Summary: The Whale Feast site is a "remarkable" Aboriginal engraving site in Muogamarra Nature Reserve. It has over 60 figures, including a Baiame ancestral being and a line of 31 human figures below a large whale.

The largest Aboriginal engraving site in the Muogamarra Nature Reserve, this signposted site contains 69 figures. It was documented by Campbell in 1899, who described it as “a remarkable example of aboriginal carving” and notes that the engravings were located next to a natural circular rock basin, which “contained several gallons of water which, upon tasting, we found to be very good”. You can see the basin below the whale.

McCarthy later described the group in considerable detail, drawing from Campbell’s description, and adding his interpretation of what the motifs represent:

The two main compositions in this remarkable group comprise firstly the line of 17 men associated with the Baiami type of ancestral being, and the adjoining line of of 13 men and a woman associated with the whale and the big man opposite the whale, the first set of obvious ritual and mythological significance, the second a whale feast, and it is possible that both form part of the one ritual; the men in the line constitute another set of importance in the total ritual as two of them are bigger than the other men and one is apparently copulating with the smaller man; the big man opposite the whale also appears to be of some ritual importance, perhaps as leader of the ceremonies, but why the kangaroo and the woman are so intimately incorporated in this line is not clear; there is another hunting and fishing composition of 2 men, 3 eels and a kangaroo near the basin, and a fish caught on a line at the S end; the little seated figure is posed like a koala bear but lacks the foreleg, and he has a human foot, so that he may be regarded as a mythological human figure.

Campbell regarded all of the human figures as deities or deific and drew attention to the hoof-like foot on the big anthropomorph as a hoof that does not belong to any Australian animal but this type of foot is not uncommon on human figures among the engravings; he also pointed out the unusual nature of the little seated man who resembles a figure in Group 84.

Fred McCarthy, Catalogue of Rock Engravings in the Sydney-Hawkesbury District (1983)

The site has suffered some damage; in the 1890s, a cart track ran straight through the middle of the site. In 1927, a tent school run for children of gangers working on the Pacific Highway was built in Muogamarra on the rock platform; a rock inscription “commemorates” this.
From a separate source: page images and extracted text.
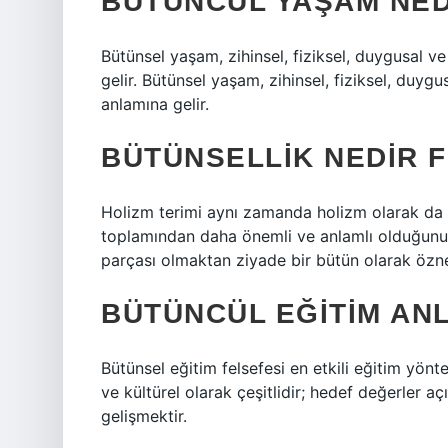
BÜTÜNCÜL YAŞAM NED
Bütünsel yaşam, zihinsel, fiziksel, duygusal 
gelir. Bütünsel yaşam, zihinsel, fiziksel, duyg
anlamına gelir.
BÜTÜNSELLIK NEDIR 
Holizm terimi aynı zamanda holizm olarak da a
toplamından daha önemli ve anlamlı olduğunu beli
parçası olmaktan ziyade bir bütün olarak özne
BÜTÜNCÜL EĞITIM ANL
Bütünsel eğitim felsefesi en etkili eğitim yönte
ve kültürel olarak çeşitlidir; hedef değerler aç
gelişmektir.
Although not necessarily the most significant figure, the whale is the largest engraving. It’s just over twenty feet in length (6.8m), and has an “irregular oval body with its sides concave from the fins to the head and convex from the fins to the tail”.

Below the whale is the line of 31 human figures, which originally extended across most of the rock platform. Many of the figures have now been destroyed or weathered away.

At the one end of the line of human figures is the Baiami type of ancestral being or anthropomorph: “a figuke like a man twelve feet long; probably representing a deity; the lines about the hips and groin are peculiarly arranged. The feet are dissimilar, one being human-shaped but with three toes only, while the left is pointed, with an ankle band, presenting a hoof-like appearance”.

Above the line of men (and woman) is the “hunting composition“: a leaping kangaroo, superimposed on which is three eels and a man with upraised arms. Some of these figures are very indictinct – you just just make out the eyes and part of the arms of the man, near the tail of the kangaroo.

At the southernmost end of the site is another leaping kangaroo: “straight tail in line with body, posed with its body parallel to the ground after having taken off in a leap”.

Not documented by Campbell but noted by McCarthy as an addendum to his site recording is a dolphin, at the south-eastern end of the site. (An additional shield was recorded, adding two figures to the original 67 documented by McCarthy.)

Note: As a restricted nature reserve, photography and off-track site visitation within Muogamarra is not allowed without a permit.